Specifying a literal in a
GROUP BY clause returns 1 row; which row is returned is indeterminate. Thus, specifying 7, 'Chicago', '', 0, or NULL all return 1 row.
Aggregate Functions with GROUP BY and DISTINCT BY
SELECT Home_State,COUNT(Home_State)
FROM Sample.Person
GROUP BY Home_State
The
DISTINCT BY clause is applied after aggregate functions are calculated. In the following example, the
COUNT aggregate function counts the number of rows in the entire table:
SELECT DISTINCT BY(Home_State) Home_State,COUNT(Home_State)
FROM Sample.Person
In order to calculate an aggregate function for the entire table, rather than a
GROUP BY group, you can specify a
select-item subquery:
SELECT Home_State,(SELECT COUNT(Home_State) FROM Sample.Person)
FROM Sample.Person
GROUP BY Home_State
A
GROUP BY clause should not be used with a
DISTINCT clause when the select list consists of an aggregate field. For example, the following query is
intended to return the distinct numbers of people who share the same Home_State:
/* This query DOES NOT apply the DISTINCT keyword */
/* It is provided as a cautionary example */
SELECT DISTINCT COUNT(*) AS mynum
FROM Sample.Person
GROUP BY Home_State
ORDER BY mynum
This query did not return the expected results because it did not apply the DISTINCT keyword. To apply both a
DISTINCT aggregate and a
GROUP BY clause, use a subquery as shown in the following example:
SELECT DISTINCT *
FROM (SELECT COUNT(*) AS mynum
FROM Sample.Person
GROUP BY Home_State) AS Sub
ORDER BY Sub.mynum
This example successfully returns the distinct numbers of people who share the same Home_State. For instance, if any Home_State is shared by 8 people, the query returns an 8.
Collation, Letter Case, and Optimization
By default,
GROUP BY groups together string data type fields based on the
collation specified for the
field when it was created. Caché has a
default string collation, which can be set for each namespace; the initial string collation default for all namespaces is SQLUPPER, which is not case-sensitive. Therefore, commonly,
GROUP BY collation is not case-sensitive unless otherwise specified.
GROUP BY groups together the values of a field with SQLUPPER collation based on their uppercase letter collation. Field values that differ only in letter case are grouped together. Grouped field values are returned in all uppercase letters. To group values by original letter case, or to display the returned values for a grouped field in their original letter case, use the
%EXACT collation function. This is shown in the following examples, which assume that Sample.Person contains records with a Home_City field with SQLUPPER collation and values of ‘New York’ and ‘new york’:
SELECT Home_City FROM Sample.Person GROUP BY Home_City
/* groups together Home_City values by their uppercase letter values
returns the name of each grouped city in uppercase letters.

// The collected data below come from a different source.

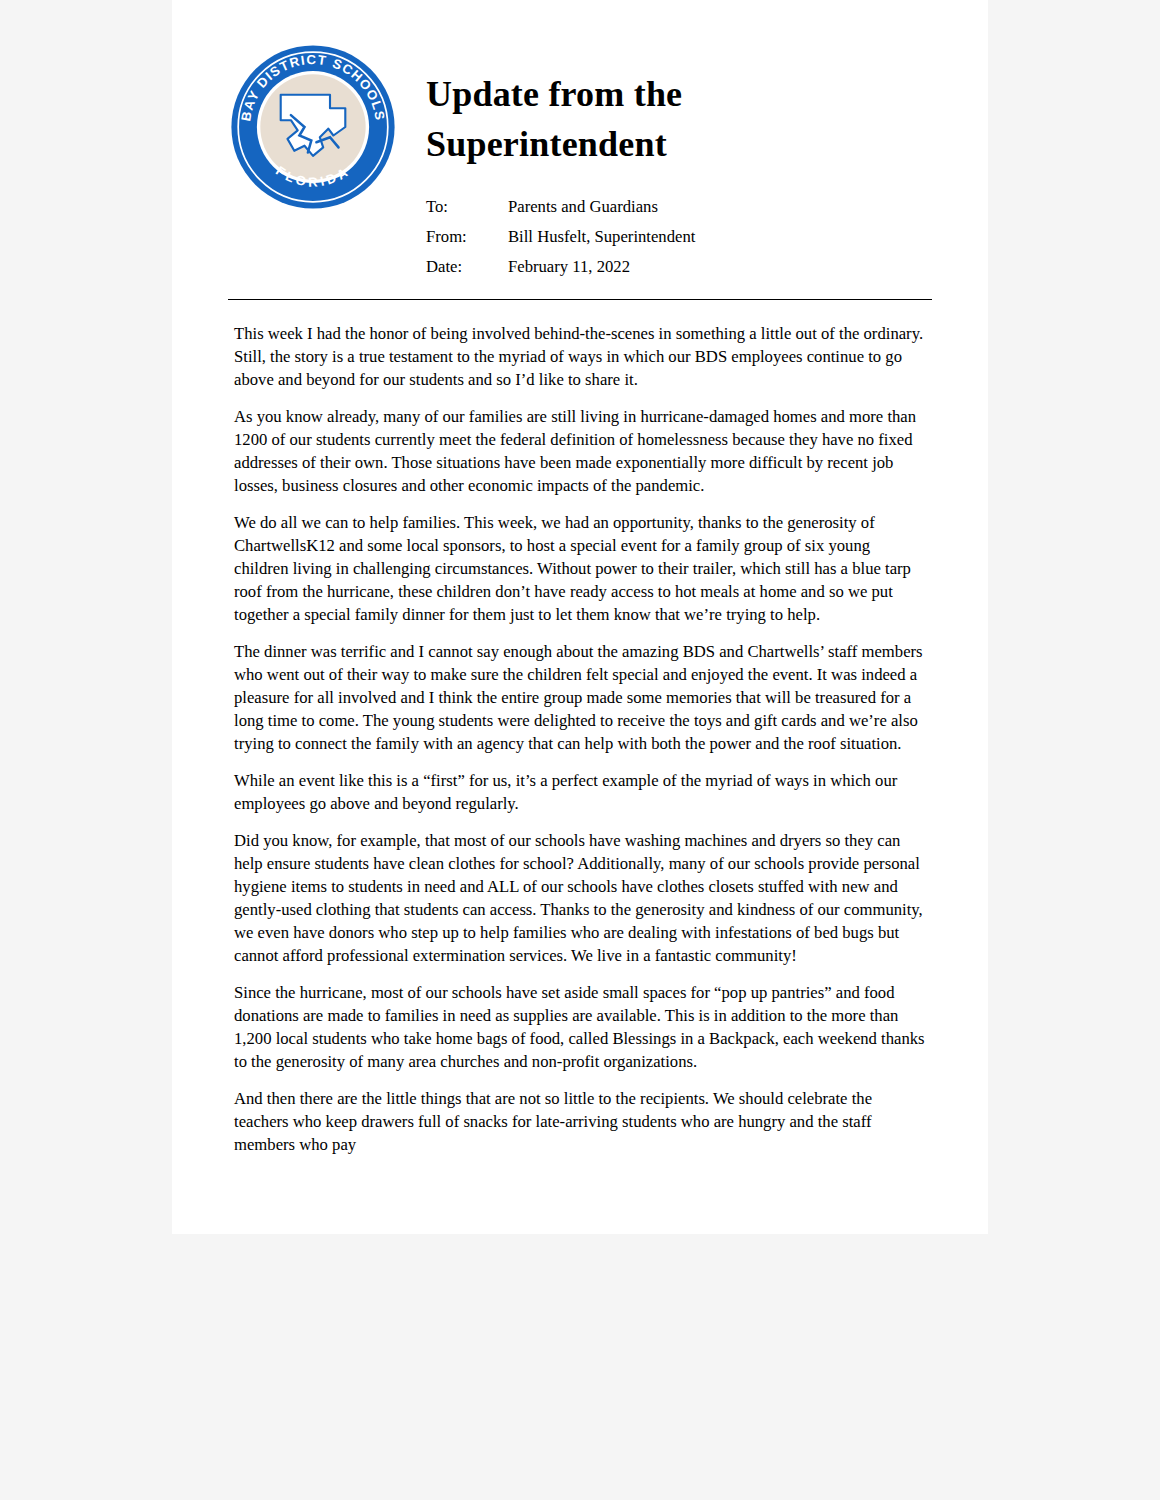BAY DISTRICT SCHOOLS FLORIDA
Update from the Superintendent
| To: | Parents and Guardians |
| From: | Bill Husfelt, Superintendent |
| Date: | February 11, 2022 |
This week I had the honor of being involved behind-the-scenes in something a little out of the ordinary. Still, the story is a true testament to the myriad of ways in which our BDS employees continue to go above and beyond for our students and so I’d like to share it.
As you know already, many of our families are still living in hurricane-damaged homes and more than 1200 of our students currently meet the federal definition of homelessness because they have no fixed addresses of their own. Those situations have been made exponentially more difficult by recent job losses, business closures and other economic impacts of the pandemic.
We do all we can to help families. This week, we had an opportunity, thanks to the generosity of ChartwellsK12 and some local sponsors, to host a special event for a family group of six young children living in challenging circumstances. Without power to their trailer, which still has a blue tarp roof from the hurricane, these children don’t have ready access to hot meals at home and so we put together a special family dinner for them just to let them know that we’re trying to help.
The dinner was terrific and I cannot say enough about the amazing BDS and Chartwells’ staff members who went out of their way to make sure the children felt special and enjoyed the event. It was indeed a pleasure for all involved and I think the entire group made some memories that will be treasured for a long time to come. The young students were delighted to receive the toys and gift cards and we’re also trying to connect the family with an agency that can help with both the power and the roof situation.
While an event like this is a “first” for us, it’s a perfect example of the myriad of ways in which our employees go above and beyond regularly.
Did you know, for example, that most of our schools have washing machines and dryers so they can help ensure students have clean clothes for school? Additionally, many of our schools provide personal hygiene items to students in need and ALL of our schools have clothes closets stuffed with new and gently-used clothing that students can access. Thanks to the generosity and kindness of our community, we even have donors who step up to help families who are dealing with infestations of bed bugs but cannot afford professional extermination services. We live in a fantastic community!
Since the hurricane, most of our schools have set aside small spaces for “pop up pantries” and food donations are made to families in need as supplies are available. This is in addition to the more than 1,200 local students who take home bags of food, called Blessings in a Backpack, each weekend thanks to the generosity of many area churches and non-profit organizations.
And then there are the little things that are not so little to the recipients. We should celebrate the teachers who keep drawers full of snacks for late-arriving students who are hungry and the staff members who pay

Thus, 'NEW YORK' is returned. */
SELECT %EXACT(Home_City) FROM Sample.Person GROUP BY Home_City
/* groups together Home_City values by their uppercase letter values
returns the name of each grouped city in original letter case.
Thus, 'New York' or 'new york' may be returned, but not both. */
SELECT Home_City FROM Sample.Person GROUP BY %EXACT(Home_City)
/* groups together Home_City values by their original letter case
returns the name of each grouped city in original letter case.
Thus, both 'New York' and 'new york' are returned.
Optimization is not used. */
WRITE $SYSTEM.SQL.SetFastDistinct(1)
This optimization takes advantage of indices for the selected field(s). It is therefore only meaningful if an index exists for one or more of the selected fields. It collates field values as they are stored in the index; alphabetic strings are returned in all uppercase letters. You can set this system-wide option, then override it for specific queries by using the %EXACT collation function to preserve letter case.
Specifying a GROUP BY clause causes a
cursor-based Embedded SQL query to not set the
%ROWID variable. %ROWID is not set even when GROUP BY does not limit the rows returned. This is shown in the following example:
SET %ROWID=999
&sql(DECLARE EmpCursor CURSOR FOR
SELECT Name, Home_State
INTO :name,:state FROM Sample.Person
WHERE Home_State %STARTSWITH 'M'
GROUP BY Home_State)
&sql(OPEN EmpCursor)
FOR { &sql(FETCH EmpCursor)
QUIT:SQLCODE
WRITE !,"RowID: ",%ROWID," row count: ",%ROWCOUNT
WRITE " Name=",name," State=",state
}
&sql(CLOSE EmpCursor)
This change of query behavior only applies to cursor-based Embedded SQL
SELECT queries. Dynamic SQL
SELECT queries and non-cursor Embedded SQL
SELECT queries never set %ROWID.
Transaction Committed Changes
A query containing a
GROUP BY clause does not support READ COMMITTED isolation level. In a transaction defined as READ COMMITTED, a
SELECT statement without a
GROUP BY clause returns only data modifications that have been committed; in other words, it returns the state of the data before the current transaction. A
SELECT statement with a
GROUP BY clause returns all data modifications made, whether or not they have been committed.